▶ Textauszug:
*-*-*

GEORG DOVERMANN, Bonn

■ betr.: „Ich geh ooch ma zum Döner“, taz vom 17. 12. 14

Es reicht! Durch die Errichtung von Moscheen und die Beibehaltung unseres Glaubens bemühten wir uns nicht um eine Entfremdung, sondern eine Integration zwischen den unterschiedlichen Kulturen jener Gesellschaft durch Religionsfreiheit, Verständnis und Toleranz. Aber scheinbar wurde hierbei vergessen, dass wir uns bei unserer Lebensweise „lediglich“ auf die deutsche Verfassung, das Grundgesetz gestützt haben! Eine absolute Unverschämtheit daher, eine Heilige Schrift, welche eine breite Masse der Erdbevölkerung von Geburt an geprägt hat, an den Pranger zu stellen und zu verurteilen, als würden wir Muslime einen Angriff auf deutsche Kirchen verüben oder die Bibel mitsamt Jesus Christus beschmutzen.

Ja, wir fühlen uns missverstanden und offiziell nicht mehr wohl in einem derart industriell-wirtschaftlichen Staat, welcher dem Menschen keine Sicherheit mehr in seiner persönlichen Entfaltung gewährleisten kann – und dabei handelt es sich um einen der begehrtesten weltweit.

Scheinbar habt ihr vergessen, dass wir seit Generationen für euch arbeiten, dass wir nur staatliche Hilfen empfangen, weil sich unsereins abgerackert hat, unsere Hausfrauen über die Jahre der Erziehung ihrer Kinder krank und alt geworden sind und unsere Jugend benachteiligt wird, weil ein deutscher Realschüler einem türkischen Gymnasiasten in den meisten Fällen schlicht und einfach vorgezogen wird.

Mädchen islamischen Ursprungs schrubben Toiletten oder pflegen Senioren in Altersheimen, verkaufen Textilien oder Brötchen. Ist sie, wie in den seltensten Fällen, höheren Ranges, wird sie innerhalb des Betriebes schikaniert. Unsere Frauen sprechen kein Deutsch? Quelle farce!

*-*-*

▶ Aufgabe 1:
Gib den Wortlaut des Textauszugs wieder, beginnend mit „GEORG DOVERMANN, Bonn“ und fortlaufend bis einschließlich „Jesus Christus beschmutzen.“.
▶ Aufgabe 2:
Welche Tätigkeiten üben Mädchen islamischen Ursprungs laut dem Textauszug aus?

▶ Quelldaten:

*-*-*

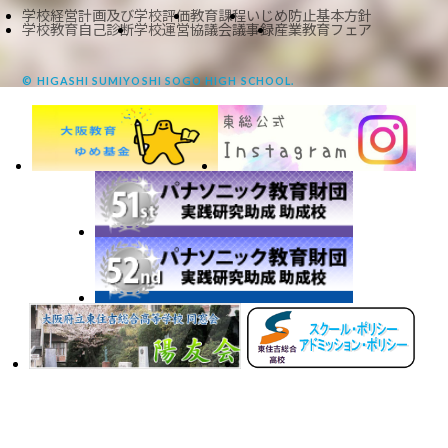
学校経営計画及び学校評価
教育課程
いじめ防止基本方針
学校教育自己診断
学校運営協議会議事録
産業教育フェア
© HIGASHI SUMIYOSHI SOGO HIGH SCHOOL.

*-*-*

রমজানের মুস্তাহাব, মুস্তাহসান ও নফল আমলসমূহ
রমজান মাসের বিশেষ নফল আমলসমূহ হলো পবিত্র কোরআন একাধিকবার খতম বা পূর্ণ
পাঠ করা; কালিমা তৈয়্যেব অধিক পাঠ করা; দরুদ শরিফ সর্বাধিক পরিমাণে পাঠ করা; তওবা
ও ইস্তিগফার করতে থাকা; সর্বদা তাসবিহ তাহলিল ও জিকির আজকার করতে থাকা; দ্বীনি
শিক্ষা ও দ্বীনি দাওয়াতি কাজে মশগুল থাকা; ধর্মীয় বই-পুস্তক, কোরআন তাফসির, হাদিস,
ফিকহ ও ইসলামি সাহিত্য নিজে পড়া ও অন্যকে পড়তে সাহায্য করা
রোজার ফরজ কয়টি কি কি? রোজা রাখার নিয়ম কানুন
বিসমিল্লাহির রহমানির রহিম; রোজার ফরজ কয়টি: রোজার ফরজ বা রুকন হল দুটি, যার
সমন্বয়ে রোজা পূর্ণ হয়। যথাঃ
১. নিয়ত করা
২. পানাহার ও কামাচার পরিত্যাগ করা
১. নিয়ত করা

*-*-*

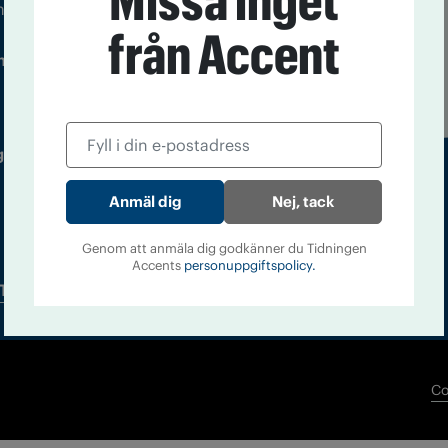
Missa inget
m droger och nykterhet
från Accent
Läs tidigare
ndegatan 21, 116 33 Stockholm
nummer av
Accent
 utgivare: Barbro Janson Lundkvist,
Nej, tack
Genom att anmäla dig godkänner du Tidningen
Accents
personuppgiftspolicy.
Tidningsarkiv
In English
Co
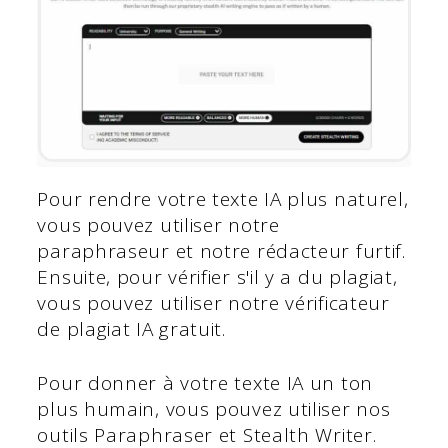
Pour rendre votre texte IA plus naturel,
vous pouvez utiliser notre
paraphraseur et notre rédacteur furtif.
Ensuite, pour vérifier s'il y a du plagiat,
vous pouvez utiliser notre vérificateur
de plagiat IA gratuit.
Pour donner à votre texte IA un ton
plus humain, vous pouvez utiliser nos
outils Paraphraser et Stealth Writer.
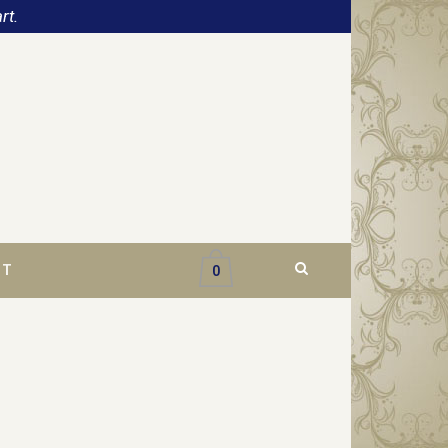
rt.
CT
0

*-*-*

▶ Schriftliche Lösung 1:
GEORG DOVERMANN, Bonn

■ betr.: „Ich geh ooch ma zum Döner“, taz vom 17. 12. 14

Es reicht! Durch die Errichtung von Moscheen und die Beibehaltung unseres Glaubens bemühten wir uns nicht um eine Entfremdung, sondern eine Integration zwischen den unterschiedlichen Kulturen jener Gesellschaft durch Religionsfreiheit, Verständnis und Toleranz. Aber scheinbar wurde hierbei vergessen, dass wir uns bei unserer Lebensweise „lediglich“ auf die deutsche Verfassung, das Grundgesetz gestützt haben! Eine absolute Unverschämtheit daher, eine Heilige Schrift, welche eine breite Masse der Erdbevölkerung von Geburt an geprägt hat, an den Pranger zu stellen und zu verurteilen, als würden wir Muslime einen Angriff auf deutsche Kirchen verüben oder die Bibel mitsamt Jesus Christus beschmutzen.

▶ Schriftliche Lösung 2:
Sie schrubben Toiletten, pflegen Senioren in Altersheimen und verkaufen Textilien oder Brötchen.